Electronic Commerce Services – The MisInterpreted Controls?

Having implemented ISO 27001 Information Security Management Systems, and spoken to others who have, there is a group of controls from Annex A that seems to be regularly excluded.

A10.9 Electronic Commerce Services, has the objective “To ensure the security of electronic commerce services and their secure use“.

This is further broken down to:
A10.9.1 Electronic Commerce.
A10.9.2 Online Transactions.
A10.9.3 Publicly Available Information.

At face value these seem justified exclusions, as many businesses don’t run an online shop or accept online payments.

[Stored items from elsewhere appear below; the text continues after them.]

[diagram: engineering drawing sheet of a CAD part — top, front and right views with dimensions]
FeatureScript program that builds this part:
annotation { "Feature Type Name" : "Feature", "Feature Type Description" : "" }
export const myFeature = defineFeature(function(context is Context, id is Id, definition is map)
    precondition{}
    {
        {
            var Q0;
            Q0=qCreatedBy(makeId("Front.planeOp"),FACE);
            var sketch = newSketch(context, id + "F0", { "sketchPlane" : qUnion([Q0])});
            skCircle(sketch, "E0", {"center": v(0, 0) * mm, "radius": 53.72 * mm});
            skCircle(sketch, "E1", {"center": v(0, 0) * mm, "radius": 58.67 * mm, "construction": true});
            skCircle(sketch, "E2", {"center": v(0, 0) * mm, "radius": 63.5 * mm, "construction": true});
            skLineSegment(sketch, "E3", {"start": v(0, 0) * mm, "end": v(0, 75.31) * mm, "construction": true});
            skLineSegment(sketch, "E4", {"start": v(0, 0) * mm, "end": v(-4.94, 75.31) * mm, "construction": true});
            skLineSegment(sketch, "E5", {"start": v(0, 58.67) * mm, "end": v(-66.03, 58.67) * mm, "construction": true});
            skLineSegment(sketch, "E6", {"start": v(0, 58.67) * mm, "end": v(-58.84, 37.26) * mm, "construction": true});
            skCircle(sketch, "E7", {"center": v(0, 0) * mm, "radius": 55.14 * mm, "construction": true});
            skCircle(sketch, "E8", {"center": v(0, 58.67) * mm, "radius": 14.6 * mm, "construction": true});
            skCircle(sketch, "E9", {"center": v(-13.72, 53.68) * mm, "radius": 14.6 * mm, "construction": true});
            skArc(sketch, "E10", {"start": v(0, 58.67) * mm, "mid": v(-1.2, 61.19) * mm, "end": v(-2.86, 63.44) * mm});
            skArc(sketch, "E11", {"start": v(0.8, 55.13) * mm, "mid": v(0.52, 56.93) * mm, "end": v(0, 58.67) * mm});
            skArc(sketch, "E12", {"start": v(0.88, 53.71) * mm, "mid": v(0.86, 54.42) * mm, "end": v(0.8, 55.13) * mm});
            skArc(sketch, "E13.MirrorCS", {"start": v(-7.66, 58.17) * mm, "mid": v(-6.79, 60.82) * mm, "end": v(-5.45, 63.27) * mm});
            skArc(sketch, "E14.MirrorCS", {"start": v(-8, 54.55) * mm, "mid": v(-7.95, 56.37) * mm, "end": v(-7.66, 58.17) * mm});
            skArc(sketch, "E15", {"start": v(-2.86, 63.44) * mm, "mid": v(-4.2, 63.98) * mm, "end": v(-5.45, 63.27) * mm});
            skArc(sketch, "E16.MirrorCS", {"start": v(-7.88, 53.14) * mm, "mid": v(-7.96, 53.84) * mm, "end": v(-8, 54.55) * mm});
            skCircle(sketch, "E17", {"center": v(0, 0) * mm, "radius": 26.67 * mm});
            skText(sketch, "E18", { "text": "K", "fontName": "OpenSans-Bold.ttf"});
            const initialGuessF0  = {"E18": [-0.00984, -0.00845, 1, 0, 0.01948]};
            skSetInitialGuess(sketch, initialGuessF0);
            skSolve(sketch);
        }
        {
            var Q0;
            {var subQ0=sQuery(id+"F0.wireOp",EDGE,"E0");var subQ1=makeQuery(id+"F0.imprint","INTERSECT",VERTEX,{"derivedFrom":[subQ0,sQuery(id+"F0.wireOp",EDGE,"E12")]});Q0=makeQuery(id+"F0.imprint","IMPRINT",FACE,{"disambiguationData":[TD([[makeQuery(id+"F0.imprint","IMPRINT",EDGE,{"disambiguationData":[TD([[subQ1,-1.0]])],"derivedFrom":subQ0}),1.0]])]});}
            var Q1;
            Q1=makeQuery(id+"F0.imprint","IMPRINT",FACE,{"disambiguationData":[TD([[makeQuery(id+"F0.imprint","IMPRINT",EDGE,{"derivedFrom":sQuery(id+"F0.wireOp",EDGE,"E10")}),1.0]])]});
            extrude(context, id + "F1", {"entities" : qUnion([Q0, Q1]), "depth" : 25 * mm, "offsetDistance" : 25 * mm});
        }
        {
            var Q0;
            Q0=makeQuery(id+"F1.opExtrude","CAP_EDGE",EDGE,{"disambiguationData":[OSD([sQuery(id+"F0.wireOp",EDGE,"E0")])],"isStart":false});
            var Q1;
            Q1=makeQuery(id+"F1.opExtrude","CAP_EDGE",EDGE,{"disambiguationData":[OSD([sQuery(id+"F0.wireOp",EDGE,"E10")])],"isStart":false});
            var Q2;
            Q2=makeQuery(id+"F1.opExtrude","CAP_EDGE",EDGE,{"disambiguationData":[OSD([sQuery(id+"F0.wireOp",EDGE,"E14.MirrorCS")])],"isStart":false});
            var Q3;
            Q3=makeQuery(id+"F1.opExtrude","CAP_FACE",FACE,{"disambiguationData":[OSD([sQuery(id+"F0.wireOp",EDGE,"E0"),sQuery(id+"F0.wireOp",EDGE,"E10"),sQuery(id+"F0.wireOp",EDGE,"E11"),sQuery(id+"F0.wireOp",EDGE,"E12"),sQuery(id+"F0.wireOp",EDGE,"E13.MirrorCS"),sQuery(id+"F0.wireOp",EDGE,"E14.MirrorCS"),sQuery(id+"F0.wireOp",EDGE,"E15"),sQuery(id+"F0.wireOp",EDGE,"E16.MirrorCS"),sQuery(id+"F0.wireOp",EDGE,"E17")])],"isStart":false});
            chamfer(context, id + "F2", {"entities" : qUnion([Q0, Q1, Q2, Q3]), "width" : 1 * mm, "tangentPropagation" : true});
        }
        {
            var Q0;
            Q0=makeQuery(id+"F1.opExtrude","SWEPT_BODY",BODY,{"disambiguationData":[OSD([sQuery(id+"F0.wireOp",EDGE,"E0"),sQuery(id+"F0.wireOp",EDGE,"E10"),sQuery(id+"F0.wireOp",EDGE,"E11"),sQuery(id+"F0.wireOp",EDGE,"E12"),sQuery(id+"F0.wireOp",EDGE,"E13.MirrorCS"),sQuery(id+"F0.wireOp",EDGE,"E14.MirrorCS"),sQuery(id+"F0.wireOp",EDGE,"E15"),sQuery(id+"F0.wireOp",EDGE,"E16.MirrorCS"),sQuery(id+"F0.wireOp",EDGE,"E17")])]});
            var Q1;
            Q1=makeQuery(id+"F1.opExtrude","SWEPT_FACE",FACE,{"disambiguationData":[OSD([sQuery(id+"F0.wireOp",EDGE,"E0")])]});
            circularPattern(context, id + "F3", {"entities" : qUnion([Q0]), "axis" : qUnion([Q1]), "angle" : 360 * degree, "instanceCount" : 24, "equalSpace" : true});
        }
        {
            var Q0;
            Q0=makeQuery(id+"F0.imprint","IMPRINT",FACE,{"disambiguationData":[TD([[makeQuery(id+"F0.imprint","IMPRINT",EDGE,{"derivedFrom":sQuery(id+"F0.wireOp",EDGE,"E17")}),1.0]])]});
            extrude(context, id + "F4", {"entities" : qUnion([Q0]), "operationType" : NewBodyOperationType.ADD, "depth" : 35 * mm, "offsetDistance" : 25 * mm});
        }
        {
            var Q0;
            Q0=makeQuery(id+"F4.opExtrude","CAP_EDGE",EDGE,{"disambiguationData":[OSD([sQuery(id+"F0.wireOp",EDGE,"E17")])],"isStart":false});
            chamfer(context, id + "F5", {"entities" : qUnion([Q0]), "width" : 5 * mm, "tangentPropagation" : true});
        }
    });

However, an online search to define “electronic commerce” soon expands the potential scope of this control:

webopedia.com writes “Often referred to as simply e-commerce, business that is conducted over the Internet using any of the applications that rely on the Internet, such as e-mail, instant messaging, shopping carts, Web services, UDDI, FTP, and EDI, among others.

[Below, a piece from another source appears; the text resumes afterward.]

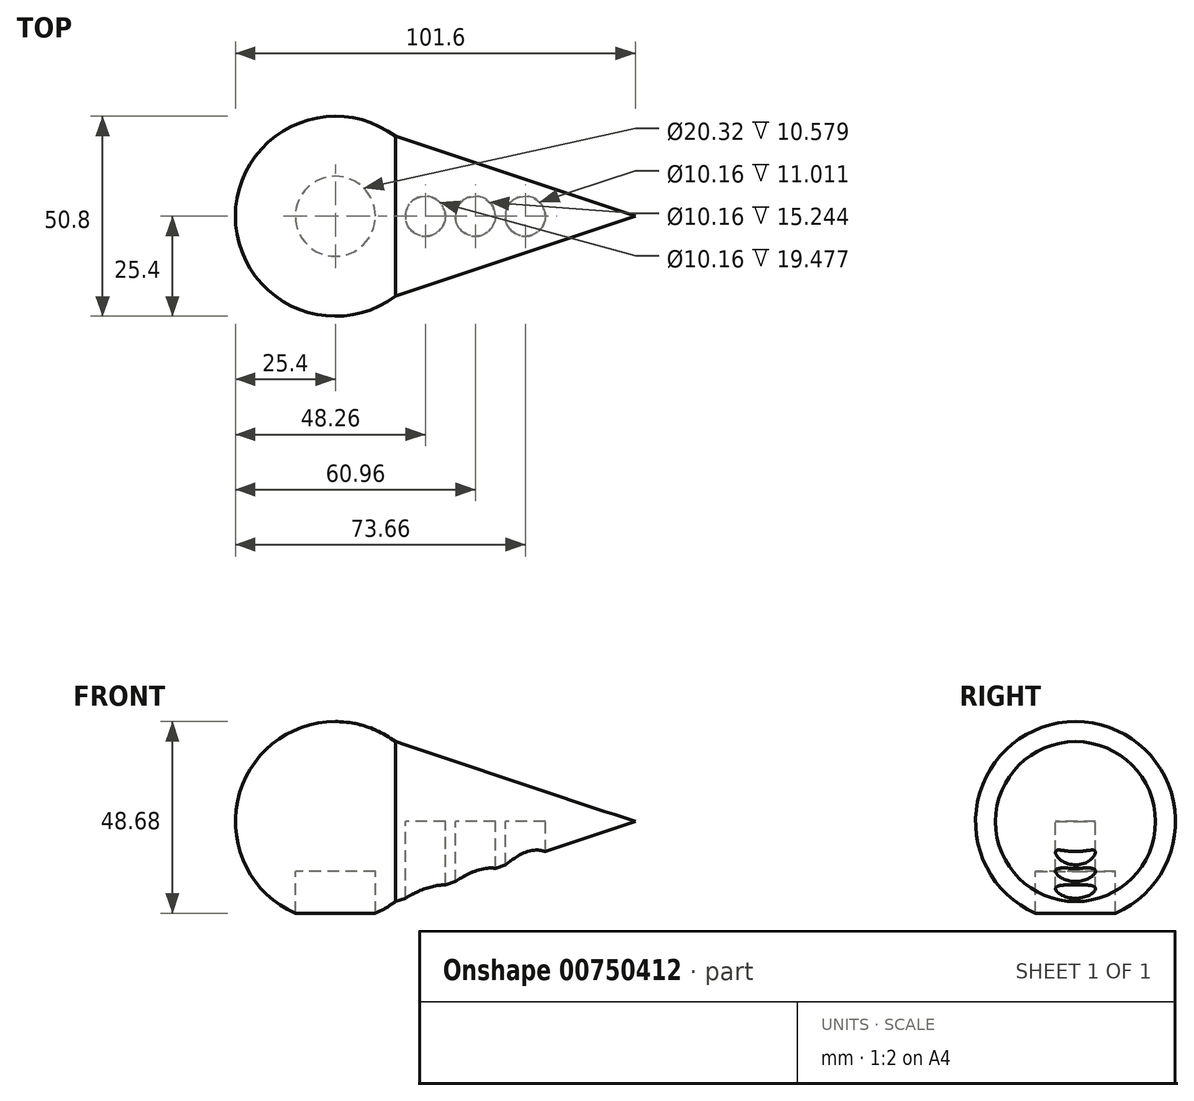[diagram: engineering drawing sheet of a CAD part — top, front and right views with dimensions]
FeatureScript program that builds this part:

We could then find all three of these controls applicable, by asking questions such as:
Do we conduct business using the Internet? Do we ever make purchases online? Can our customers submit information using the contact form on our website? Is our website protected from unauthorised modification? Who maintains our website?

Would you still feel comfortable excluding these controls?

Many certification bodies will, and should, accept your interpretation of the standard. Although this may achieve certification – are you sure it reduces your expose to risk as much as it could?